Give the data again exactly as it is written.

[Supplied material — start]

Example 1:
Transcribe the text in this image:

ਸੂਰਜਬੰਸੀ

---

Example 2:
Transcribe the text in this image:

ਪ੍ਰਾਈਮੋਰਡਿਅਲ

[Supplied material — finish]

> _Solution to this task_:
Example 1:
Transcribe the text in this image:

ਸੂਰਜਬੰਸੀ

---

Example 2:
Transcribe the text in this image:

ਪ੍ਰਾਈਮੋਰਡਿਅਲ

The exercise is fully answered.